Lights, Camera, Action | Toronto International Film Festival 2023

The Toronto International Film Festival shines a well-deserved spotlight on Hollywood North.

As the last embers of summer slowly cool, the city of Toronto comes to life. In a glittering array of lights and cameras, King Street West transforms for the Toronto International Film Festival or TIFF as it’s lovingly abbreviated. Gone is the everyday hustle, replaced with red carpets, and a sprinkling of movie magic. Walking down festival street – the vibe is different. The mood is light, the excitement palpable. Everyone is there to share their love of filmmaking and storytelling. Whether you’re looking for a gutsy slasher flick ala Finn Wolfhard and Billy Byrk’s Hell of a Summer or a thoughtful biopic about the life and times of American author Flannery O’Connor (Ethan Hawke’s Wildcat), there’s a film for all. With an eclectic choice of movies for every palate, it’s hard to know where to start.

Established in 1976, The Toronto International Film Festival is one of the most prestigious in the world. Alongside Sundance and Cannes, Toronto holds its own, helping put Canada on the map. Movie stars, directors, and film professionals from every corner come to Hollywood North to showcase their finest work.

As a budding journalist, going to their first festival as press, I was admittedly overwhelmed. When I applied earlier in the year, I didn’t think I had any chance of making the cut. Who was I, after all? But with encouragement from my editors, I took a shot in the dark. When I received the e-mail months later, with my media accreditation – I couldn’t believe my luck. I took a minute to read through the next steps. September couldn’t come around fast enough.

Flash forward to the week of the festival. Once I’d grabbed my official credentials (name badge and all) from the King Street Marriot, I was filled with nerves. ‘What was I doing here?’ ‘Did I even belong?’ ‘What could I possibly bring to the table?’ With all these thoughts in mind and sucking up the anxiety, I made my way to the Bisha Hotel for the introductory press and industry breakfast. It was a chance for industry professionals to sit down with the press and pitch their films – I had no idea what I was getting myself into.

Given information.
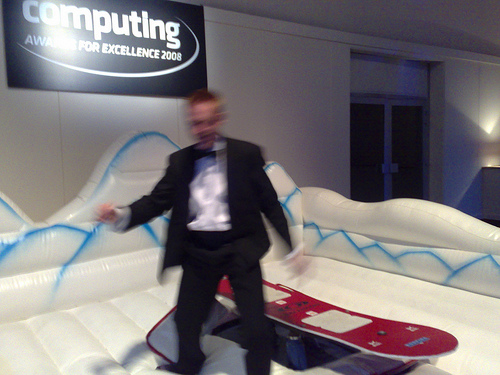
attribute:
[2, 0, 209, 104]
sign — black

Required tasks.
(1) Can you transcribe the film festival text word for word from "Established in 1976, The" to "around fast enough."?
(2) Can you pick up the Toronto film festival piece after its last sentence and keep writing it?

Responses in order.
(1)
Established in 1976, The Toronto International Film Festival is one of the most prestigious in the world. Alongside Sundance and Cannes, Toronto holds its own, helping put Canada on the map. Movie stars, directors, and film professionals from every corner come to Hollywood North to showcase their finest work.

As a budding journalist, going to their first festival as press, I was admittedly overwhelmed. When I applied earlier in the year, I didn’t think I had any chance of making the cut. Who was I, after all? But with encouragement from my editors, I took a shot in the dark. When I received the e-mail months later, with my media accreditation – I couldn’t believe my luck. I took a minute to read through the next steps. September couldn’t come around fast enough.

(2)
Thankfully, I wasn’t the only first-timer. Grabbing a plate of food and a glass of champagne (was it too early to start drinking? Maybe.), I made my way to the fireplace where I saw another journalist sitting on their own. I took a stab at introducing myself and we got to talking. The irony of bringing together writers and having them socialize is not lost on me, but we chatted about the films we were most excited for. Rustin, Zone of Interest, Dicks: The Musical, Hell of a Summer, North Star, Sisterhood, Wicked Little Letters, and so many more. I couldn’t comprehend how I’d be able to watch so many movies within a short period, but I’d worry about that later. As we were chatting and the conversation naturally dissolved to polite chatter, a few TIFF board members wandered over to us, including the CEO, Cameron Bailey himself. It occurred to me, that this breakfast was very much a pitch; they want us to see their movies almost as much as we want to see them. It’s the perfect trade-off.

Because I had to work my day job in between, the first few days of the festival were a wash. However, that made me more determined to take advantage of the days I was there. I realized, that even though I would have to make a lot of sacrifices with the films I wanted to see, it would leave me open to some hidden gems.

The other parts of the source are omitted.